As a jury on Tuesday found former Minneapolis Police officer Derek Chauvin guilty of murdering George Floyd, Washington state was poised to enact some important police reforms.
But lawmakers shrank from a critical bill that would have ensured that law enforcement officers who abuse their authority aren’t put back on the job. Next session, they must remove police disciplinary matters from collective bargaining. It is the key that will unlock the full potential of this session’s important work.
Bills on their way to the governor’s desk would establish a public use-of-force database, require a state auditor review to ensure deadly force investigations were properly conducted, compel officers to intervene when they witness a colleague using excessive force and make it easier for victims to sue for damages.
Not far behind is a bill expanding the grounds for decertifying police and corrections officers and requiring agencies to report separation and disciplinary matters to the Criminal Justice Training Commission. A legislative conference committee is expected to negotiate lingering differences in House and Senate bills prohibiting police use of chokeholds, neck restraints, tear gas and no-knock warrants.
These bills are the products of robust community engagement and a sense of urgency inspired by the inexcusable deaths of Floyd, Breonna Taylor and, locally, Manuel Ellis, who died of oxygen deprivation in a March 3, 2020, encounter with Tacoma Police.
But the impact of this new legislation is muted somewhat by the Democratic-controlled Legislature’s failure to flout union pressure, and empower police chiefs and sheriffs to purge bad officers from their departments. The Senate Labor, Commerce & Tribal Affairs committee sat on Senate Bill 5134, which would have done just that, in the face of opposition from law enforcement unions and other labor groups.

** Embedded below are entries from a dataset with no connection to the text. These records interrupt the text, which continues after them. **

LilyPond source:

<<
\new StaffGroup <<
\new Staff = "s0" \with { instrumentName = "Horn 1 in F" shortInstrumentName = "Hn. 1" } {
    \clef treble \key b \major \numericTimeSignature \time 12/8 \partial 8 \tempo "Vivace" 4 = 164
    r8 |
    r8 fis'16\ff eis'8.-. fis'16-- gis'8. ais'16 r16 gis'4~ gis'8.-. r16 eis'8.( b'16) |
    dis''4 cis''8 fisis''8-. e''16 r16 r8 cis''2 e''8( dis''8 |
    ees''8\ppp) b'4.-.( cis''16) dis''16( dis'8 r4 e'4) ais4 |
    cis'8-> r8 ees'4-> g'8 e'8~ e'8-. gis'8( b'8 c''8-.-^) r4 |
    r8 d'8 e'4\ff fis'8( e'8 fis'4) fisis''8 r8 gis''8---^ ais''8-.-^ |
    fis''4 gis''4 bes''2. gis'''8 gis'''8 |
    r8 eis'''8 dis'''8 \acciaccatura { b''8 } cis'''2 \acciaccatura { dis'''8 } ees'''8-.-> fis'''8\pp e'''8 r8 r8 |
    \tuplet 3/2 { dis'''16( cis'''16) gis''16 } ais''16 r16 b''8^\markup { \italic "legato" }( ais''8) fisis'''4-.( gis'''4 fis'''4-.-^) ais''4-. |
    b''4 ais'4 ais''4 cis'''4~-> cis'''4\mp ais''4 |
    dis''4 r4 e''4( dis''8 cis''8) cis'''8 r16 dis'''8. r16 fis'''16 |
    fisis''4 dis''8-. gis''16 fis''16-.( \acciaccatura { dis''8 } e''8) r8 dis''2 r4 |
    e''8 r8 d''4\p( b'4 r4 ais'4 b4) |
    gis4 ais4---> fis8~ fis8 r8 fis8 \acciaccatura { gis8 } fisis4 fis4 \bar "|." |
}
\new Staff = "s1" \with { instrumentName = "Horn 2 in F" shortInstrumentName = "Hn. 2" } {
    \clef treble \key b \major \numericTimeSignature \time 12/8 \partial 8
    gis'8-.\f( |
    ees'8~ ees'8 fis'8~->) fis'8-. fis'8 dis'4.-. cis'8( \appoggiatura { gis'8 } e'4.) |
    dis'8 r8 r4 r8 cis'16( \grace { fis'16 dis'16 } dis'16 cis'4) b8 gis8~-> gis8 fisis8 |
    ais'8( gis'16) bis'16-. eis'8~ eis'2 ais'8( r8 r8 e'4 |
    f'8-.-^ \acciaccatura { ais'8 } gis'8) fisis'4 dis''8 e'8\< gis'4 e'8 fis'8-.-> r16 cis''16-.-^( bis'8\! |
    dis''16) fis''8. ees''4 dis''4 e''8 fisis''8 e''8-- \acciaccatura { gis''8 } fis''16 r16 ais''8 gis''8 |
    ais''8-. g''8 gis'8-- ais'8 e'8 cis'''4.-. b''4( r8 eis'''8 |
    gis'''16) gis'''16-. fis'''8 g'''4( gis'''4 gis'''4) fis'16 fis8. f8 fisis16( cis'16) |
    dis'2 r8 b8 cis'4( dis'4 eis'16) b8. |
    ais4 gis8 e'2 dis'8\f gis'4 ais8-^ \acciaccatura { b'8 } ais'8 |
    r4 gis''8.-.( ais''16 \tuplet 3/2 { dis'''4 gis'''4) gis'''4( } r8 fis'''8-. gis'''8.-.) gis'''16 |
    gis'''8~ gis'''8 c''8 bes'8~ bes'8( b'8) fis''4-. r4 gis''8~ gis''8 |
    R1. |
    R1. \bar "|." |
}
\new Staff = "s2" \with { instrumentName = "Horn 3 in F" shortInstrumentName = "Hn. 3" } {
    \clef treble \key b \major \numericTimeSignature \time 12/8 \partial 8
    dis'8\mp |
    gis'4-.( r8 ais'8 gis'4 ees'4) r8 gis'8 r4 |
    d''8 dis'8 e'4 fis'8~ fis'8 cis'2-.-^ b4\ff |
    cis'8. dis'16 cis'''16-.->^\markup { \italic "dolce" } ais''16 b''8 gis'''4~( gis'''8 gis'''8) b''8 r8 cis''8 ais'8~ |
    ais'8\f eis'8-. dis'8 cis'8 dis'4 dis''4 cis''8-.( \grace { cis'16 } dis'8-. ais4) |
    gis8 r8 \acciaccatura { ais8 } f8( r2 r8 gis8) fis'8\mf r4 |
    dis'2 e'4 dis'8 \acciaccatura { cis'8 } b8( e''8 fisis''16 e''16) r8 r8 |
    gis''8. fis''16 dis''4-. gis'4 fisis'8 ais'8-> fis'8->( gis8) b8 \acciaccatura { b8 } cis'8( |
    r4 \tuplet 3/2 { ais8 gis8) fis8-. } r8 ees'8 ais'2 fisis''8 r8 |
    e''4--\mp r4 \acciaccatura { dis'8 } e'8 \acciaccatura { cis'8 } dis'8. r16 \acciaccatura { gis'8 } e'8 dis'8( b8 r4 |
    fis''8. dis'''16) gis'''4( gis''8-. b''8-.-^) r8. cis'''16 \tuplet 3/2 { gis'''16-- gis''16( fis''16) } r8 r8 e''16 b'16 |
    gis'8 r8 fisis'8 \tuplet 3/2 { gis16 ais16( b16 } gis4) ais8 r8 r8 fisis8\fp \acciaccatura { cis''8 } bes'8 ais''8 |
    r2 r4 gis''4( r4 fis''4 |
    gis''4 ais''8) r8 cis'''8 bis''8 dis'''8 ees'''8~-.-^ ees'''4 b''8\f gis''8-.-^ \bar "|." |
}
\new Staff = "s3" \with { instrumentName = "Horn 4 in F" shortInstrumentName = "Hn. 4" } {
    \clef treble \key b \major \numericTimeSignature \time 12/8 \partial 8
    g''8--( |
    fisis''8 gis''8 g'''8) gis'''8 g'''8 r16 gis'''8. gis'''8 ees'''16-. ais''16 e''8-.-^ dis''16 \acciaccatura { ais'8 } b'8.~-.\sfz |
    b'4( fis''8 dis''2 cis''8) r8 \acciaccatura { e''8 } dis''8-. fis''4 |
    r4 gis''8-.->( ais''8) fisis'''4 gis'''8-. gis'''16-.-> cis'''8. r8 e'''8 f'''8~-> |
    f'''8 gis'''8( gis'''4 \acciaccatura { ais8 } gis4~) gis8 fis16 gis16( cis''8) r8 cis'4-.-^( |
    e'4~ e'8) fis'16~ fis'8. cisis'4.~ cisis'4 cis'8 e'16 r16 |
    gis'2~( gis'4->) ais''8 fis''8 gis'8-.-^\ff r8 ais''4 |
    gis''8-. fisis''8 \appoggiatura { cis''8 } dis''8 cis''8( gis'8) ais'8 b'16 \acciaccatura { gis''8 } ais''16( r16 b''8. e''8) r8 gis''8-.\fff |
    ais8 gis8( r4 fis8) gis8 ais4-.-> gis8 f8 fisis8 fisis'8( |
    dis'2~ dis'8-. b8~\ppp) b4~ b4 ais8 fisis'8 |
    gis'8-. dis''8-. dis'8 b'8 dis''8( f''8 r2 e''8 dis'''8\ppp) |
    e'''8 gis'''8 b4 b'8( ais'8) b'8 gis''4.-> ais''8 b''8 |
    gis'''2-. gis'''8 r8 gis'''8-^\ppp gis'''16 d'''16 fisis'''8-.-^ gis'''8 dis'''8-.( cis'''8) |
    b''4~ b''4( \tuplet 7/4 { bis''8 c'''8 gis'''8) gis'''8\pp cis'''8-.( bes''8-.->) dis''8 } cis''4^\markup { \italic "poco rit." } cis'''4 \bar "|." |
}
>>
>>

On April 7, Gov. Jay Inslee signed into law a weaker bill intended to make such arbitration more consistent and transparent. SB 5055 creates a statewide roster of arbitrators appointed by the Public Employment Relations Commission to hear disputes of any disciplinary action, discharge or termination covered by law enforcement collective bargaining agreements. The commission will post arbitrators’ decisions on its website, redacting the names of grievants and witnesses. It isn’t enough.
The year of protests spurred by Floyd’s murder has proven that police misconduct is a vital matter of public interest, fundamentally different from working conditions. There is no justification for discipline to be subject to arbitration. Labor groups are wrong to believe that SB 5134 represented a threat to workers’ rights.
Legislative leaders do a disservice to victims and survivors tby stopping short of holding bad cops accountable for fear of eroding collective bargaining.
Regardless of whether unions have a change a heart next year, lawmakers must find the political will to get it done.